The parity of a complete cage depends on the operation and target value. Here are the parities of the common cases:

Cage Operation Plus or Minus. Parity of the target value.
For example, the parity of a cage with a 1- operation is ODD.

Cage Operation Division. There are only 5 total cases:
2 = 6/3 = 4/2 = 2/1 UNKNOWN
3 = 3/1 = 6/2 EVEN
4 = 4/1 ODD
5 = 5/1 EVEN
6 = 6/1 ODD

Cage Operation Multiply
- see below

The parity of a partial cage is:

• Partial Cage, One Cell, Solved: Parity of solved cell
• Partial Cage, One Cell, All Values Same Parity: Common parity
• Partial Cage, Two Cell Pair: Parity of pair
• Partial Cage, Three Cell Triple: Parity of triple

Having determined the parity of the unknown cage, some reduction in that cage is usually possible. The common cases are:

• Cell Value Now Known. Set cell to the value.
• Cell Parity Now Known. Eliminate numbers of the other parity from the cell.
• Cage Parity Now Known, Two Solutions. Set cage to the valid solution.
• Cage Parity Now Known, Three Solutions. Examine invalid solutions for values that do not appear in the valid solutions and eliminate those values. For example, a cage with the clue 2/ has the possible solutions: {1,2}, {2,4}, {3,6}. If the cage is determined to have even parity the cage is {2,4}; if the cage is determined to have odd parity all 4s can be eliminated

This example is taken from KenKen 40924 targets the one cage inside the block with an unknown parity. It is almost the reverse of the first example in that the innie D6 has a known parity but one internal cage is unknown.

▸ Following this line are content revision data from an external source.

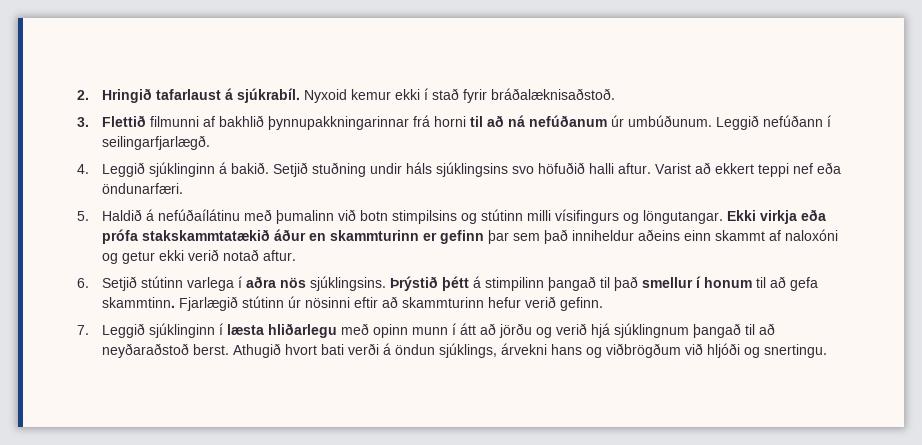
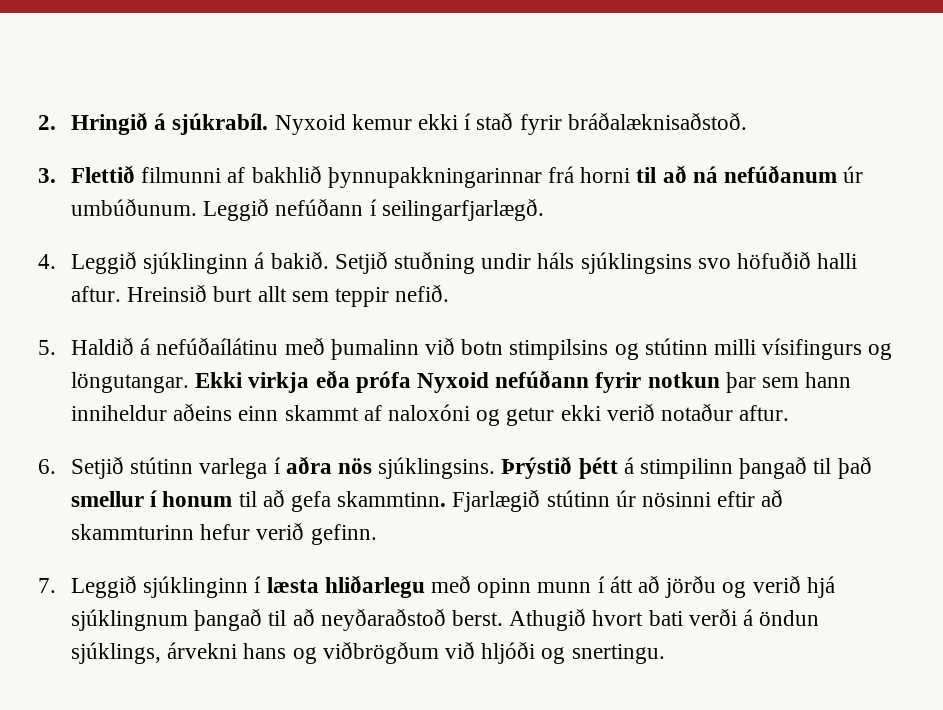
[156,89,222,100] tafarlaust -> (148, 123) none
[655,162,842,177] [102,183,184,194] Varist að ekkert teppi nef eða öndunarfæri. -> [127,284,450,307] Hreinsið burt allt sem teppir nefið.
[142,229,485,244] stakskammtatækið áður en skammturinn er gefinn -> [416,370,720,393] Nyxoid nefúðann fyrir notkun
[544,229,569,244] það -> [805,372,852,388] hann
[223,249,260,261] notað -> [661,403,734,421] notaður

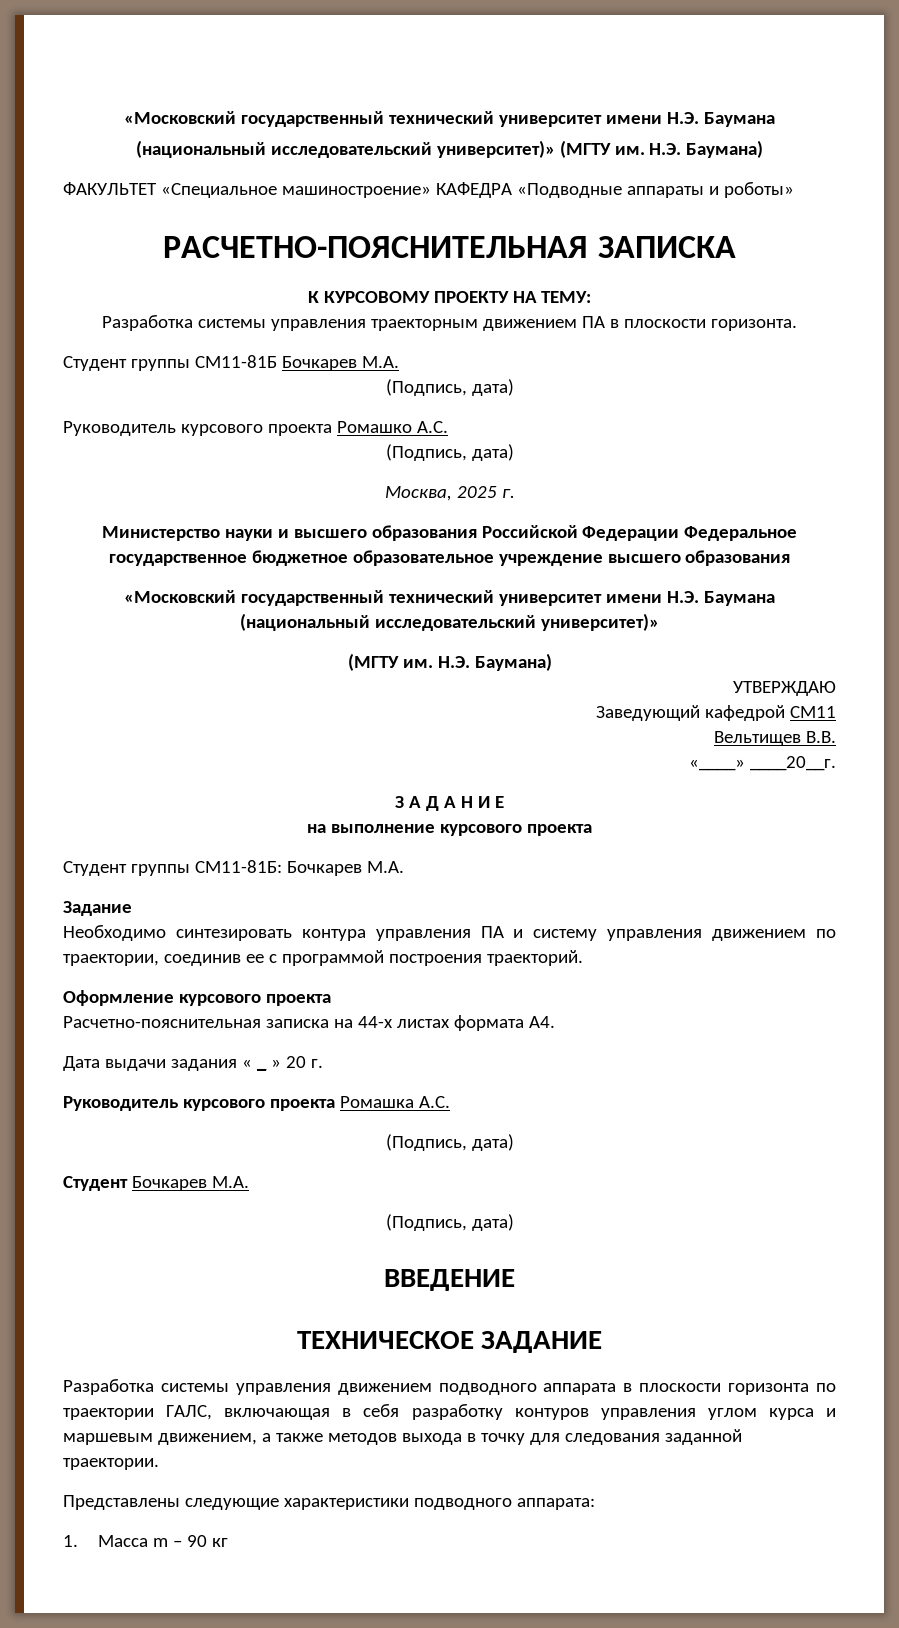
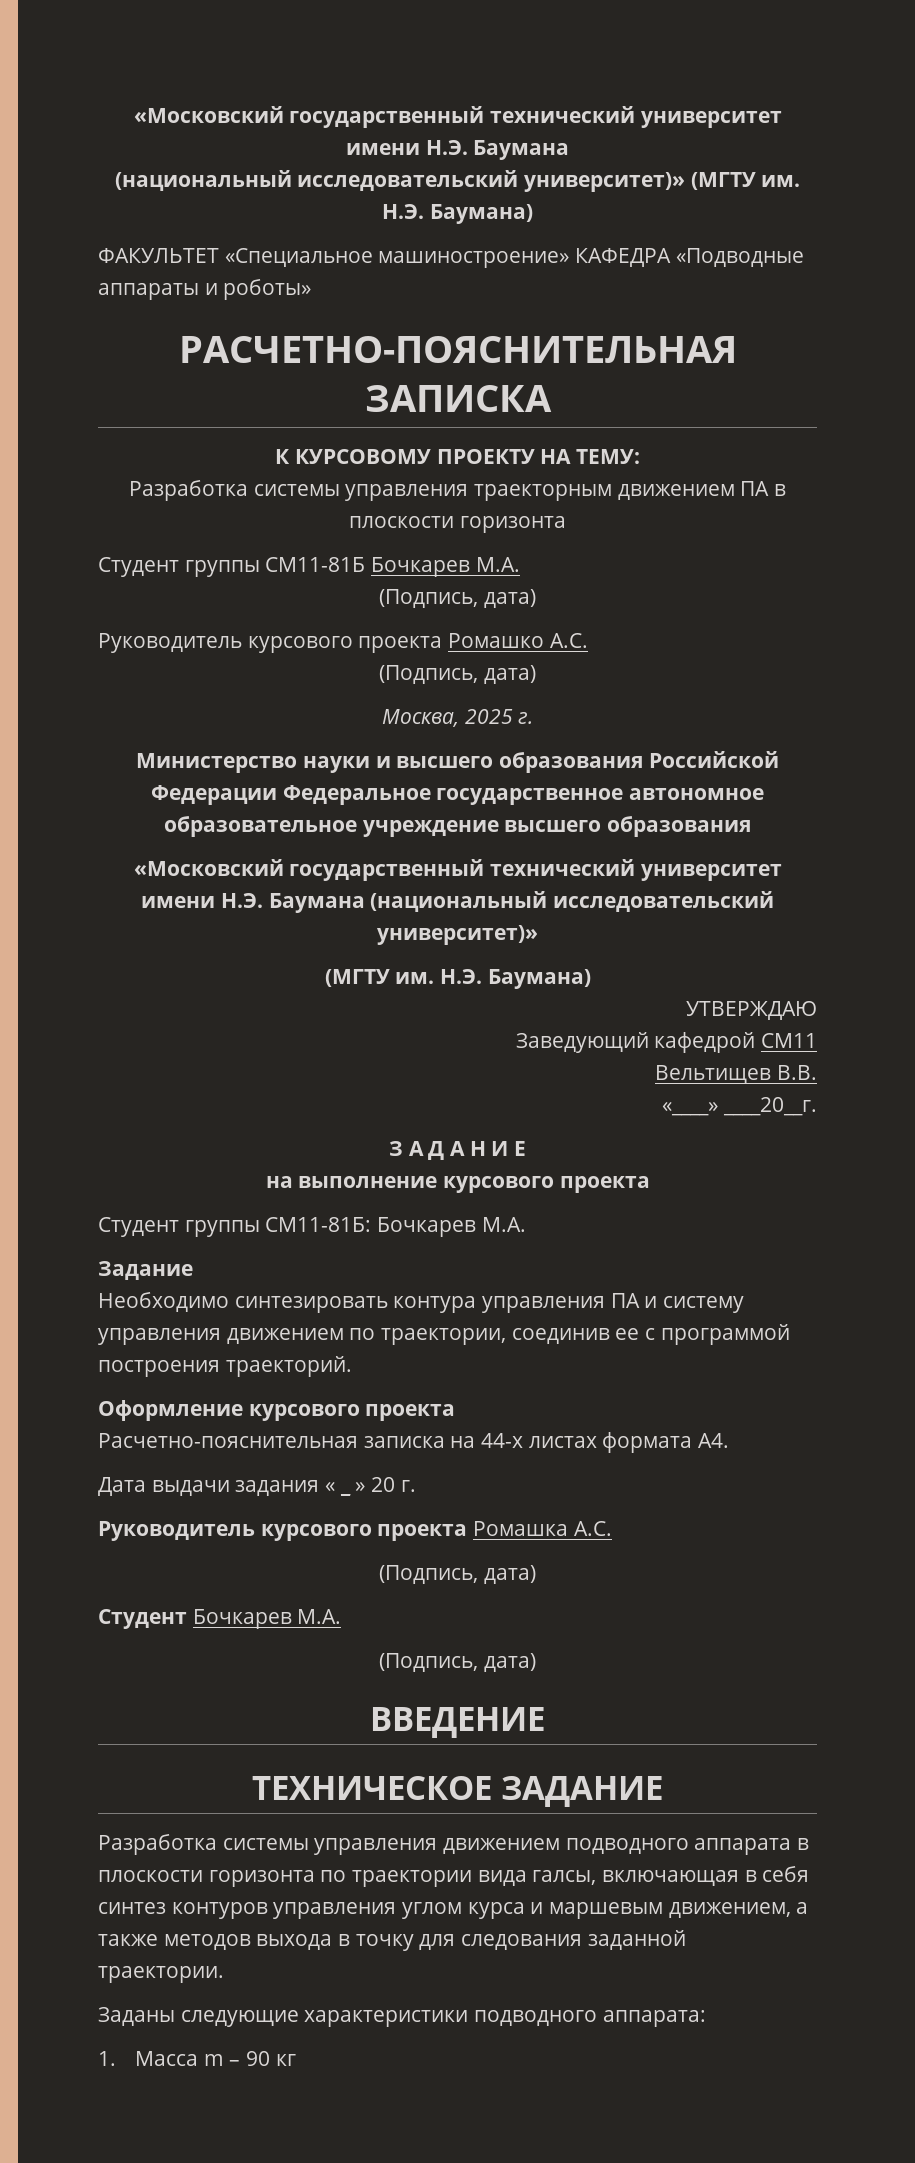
[710,319,797,331] горизонта. -> [459,516,566,533] горизонта
[251,550,348,566] бюджетное -> [629,788,765,800] автономное
[166,1405,213,1420] ГАЛС, -> [477,1870,597,1886] вида галсы,
[411,1404,503,1420] разработку -> [98,1902,166,1914] синтез
[63,1495,180,1510] Представлены -> [98,2007,175,2026] Заданы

The Rows C+D must add up to 42, so EVEN
Cage C1 (2÷) remaining solutions {1,2} and 3,6} both ODD
Cell C2 (4) EVEN
Cage C3 (20x) UNKNOWN
Cage C4 (3-) ODD
Cage C5 (9+) ODD
Cell D6 = {4,6} EVEN
So unknown cage C3 (20x) must be ODD
A 3-cell cage with 20x has possible values of {1,4,5} EVEN or {2,2,5} ODD so the eventual solution must be the latter.

Good example of a Whole Board parity elimination is this example. We have one cage we can't figure out the parity for and it is a 2%divide; - the cage starting on D1.

Looking at row E we see there is one EVEN cage and one ODD cage. What about E6? There is a cage straddling the row. We can decide that E6 is odd by looking at the remaining clues 1 and 5. Both are ODD numbers.

The whole board has EVEN parity (6x21) so doesn't count.
There are 4 cages with EVEN parity.
And there are 9 cages with ODD parity so DE1 must be odd. That excludes {2,4} as solutions. We can remove the 4s.

In Example 3 we have one cage with unknown parity, the red 3-cell cage with 72x as the clue.

Looking at row E we see there is one EVEN cage and one ODD cage. What about E6? There is a cage straddling the row. We can decide that E6 is odd by looking at the remaining clues 1 and 5. Both are ODD numbers.

Give the row is ODD and E6 is ODD and cage on E4 is ODD we have three ODDs. So the last remaining cell, the innie in E3 must be ODD. That excludes 4 and 6.

Here is a larger 2 row block Innie Example.

The 3-cell cage on D1 is fortunately partially solved and 'splits' the cage. The remaining two cells in DE1 contain 1 and 2. Together those cells sum to an ODD number.

There are two other cages wholly inside the block which are ODD. Three odds means the innie in D4 must be ODD allowing us to remove 4 and 6.